## [Assigned task 1]
In the passage on shower heat exchangers, where is the compact unit installed?
## [Assigned task 2]
Copy the listing word for word, starting with the line containing "What is the maximum value shown in the chart?" and going on through the line containing "What is the difference".

## [Passage shown]
────────────────
In addition, the compact shower heat exchanger has several other advantages over the linear DWHR unit. The estimated price of both units on the Polish market is less than 200 EUR. The expenses for the reconstruction of the water supply installation are also similar for both shower heat exchangers. However, the costs related to the required reconstruction of the sewage installation in the existing facility differ significantly. In the case of the compact shower heat exchanger, no rebuilding of the sewage system is required; it is installed between the shower trap and the waste pipe. On the other hand, the installation of the linear heat exchanger requires interference with the waste pipe. In most cases, the necessary assembly works involve costly dismantling and reconstruction of wall and/or floor elements. The expenses to be incurred are influenced by the way in which the water and sewage pipes are routed and the standard of the bathroom. These costs can be in a wide range, and in many cases, exceed the estimated purchase cost of the shower heat exchanger. For this reason, a very important decision criterion when choosing the DWHR unit in existing buildings is the amount of investment required for the adaptation of the plumbing system.

3.2. Financial Analysis of the Application of the Compact Shower Heat Exchanger

Simulation calculations for different combinations of shower length (l) and mixed water flow rate (q_mw) from the shower head showed that both parameters have a significant influence on the profitability of the considered project.

Table 4. Summary of the calculation results for an electric water heater.

Mixed Water Flow Rate (qmw)	Shower Length (l)	Net Present Value (NPV)	Profitability Index (PI)	Discounted Payback Period (DPP)	Internal Rate of Return (IRR)
────────────────
## [Exercise materials]
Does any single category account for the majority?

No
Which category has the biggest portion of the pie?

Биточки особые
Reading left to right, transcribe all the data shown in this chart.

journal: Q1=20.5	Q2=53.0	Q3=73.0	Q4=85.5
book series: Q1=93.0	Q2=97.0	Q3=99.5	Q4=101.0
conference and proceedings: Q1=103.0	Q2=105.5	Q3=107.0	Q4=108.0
────────────────
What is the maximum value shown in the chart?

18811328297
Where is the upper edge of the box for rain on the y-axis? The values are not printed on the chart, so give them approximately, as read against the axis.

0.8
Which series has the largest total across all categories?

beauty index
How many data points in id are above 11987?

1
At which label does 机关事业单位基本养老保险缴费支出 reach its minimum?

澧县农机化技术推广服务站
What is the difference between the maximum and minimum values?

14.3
────────────────
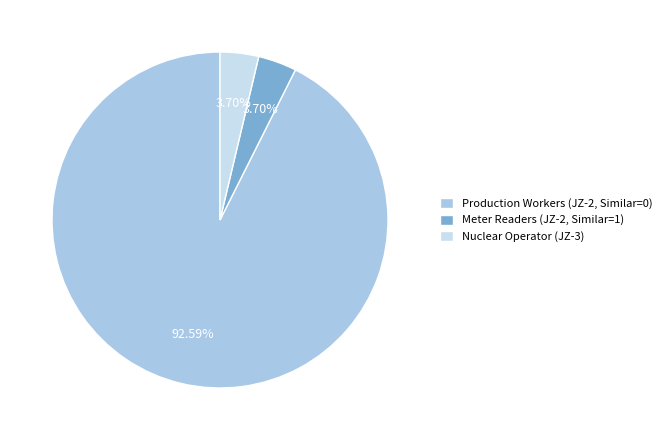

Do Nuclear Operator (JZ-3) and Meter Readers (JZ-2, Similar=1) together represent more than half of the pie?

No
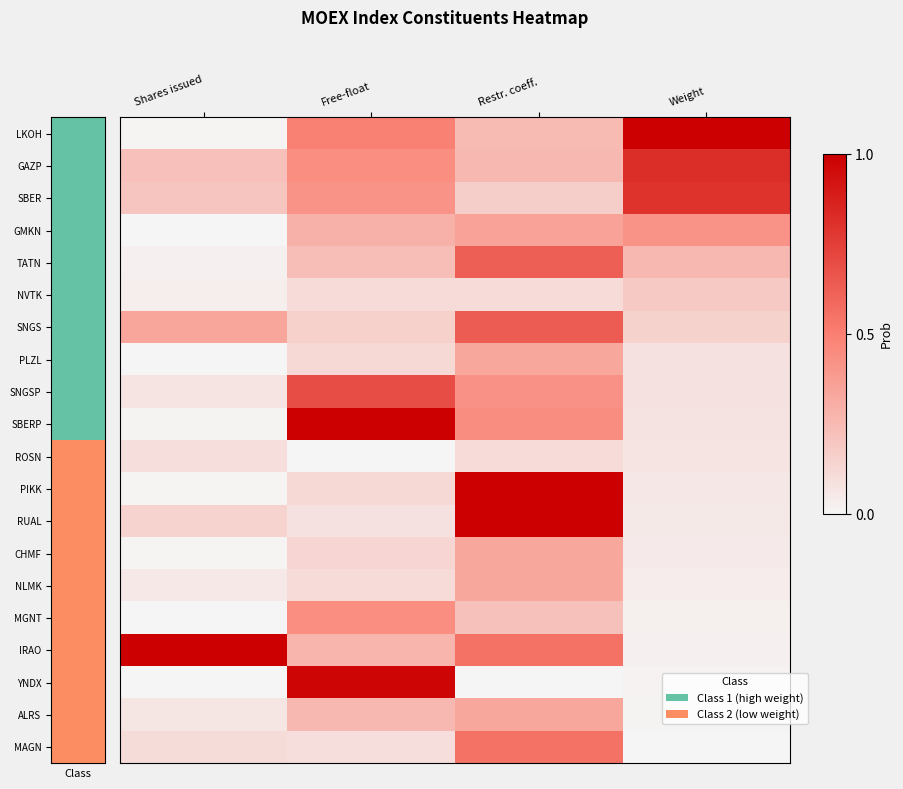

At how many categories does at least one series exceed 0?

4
────────────────
## [Task response 1]
Between the shower trap and the waste pipe.

## [Task response 2]
What is the maximum value shown in the chart?

18811328297
Where is the upper edge of the box for rain on the y-axis? The values are not printed on the chart, so give them approximately, as read against the axis.

0.8
Which series has the largest total across all categories?

beauty index
How many data points in id are above 11987?

1
At which label does 机关事业单位基本养老保险缴费支出 reach its minimum?

澧县农机化技术推广服务站
What is the difference between the maximum and minimum values?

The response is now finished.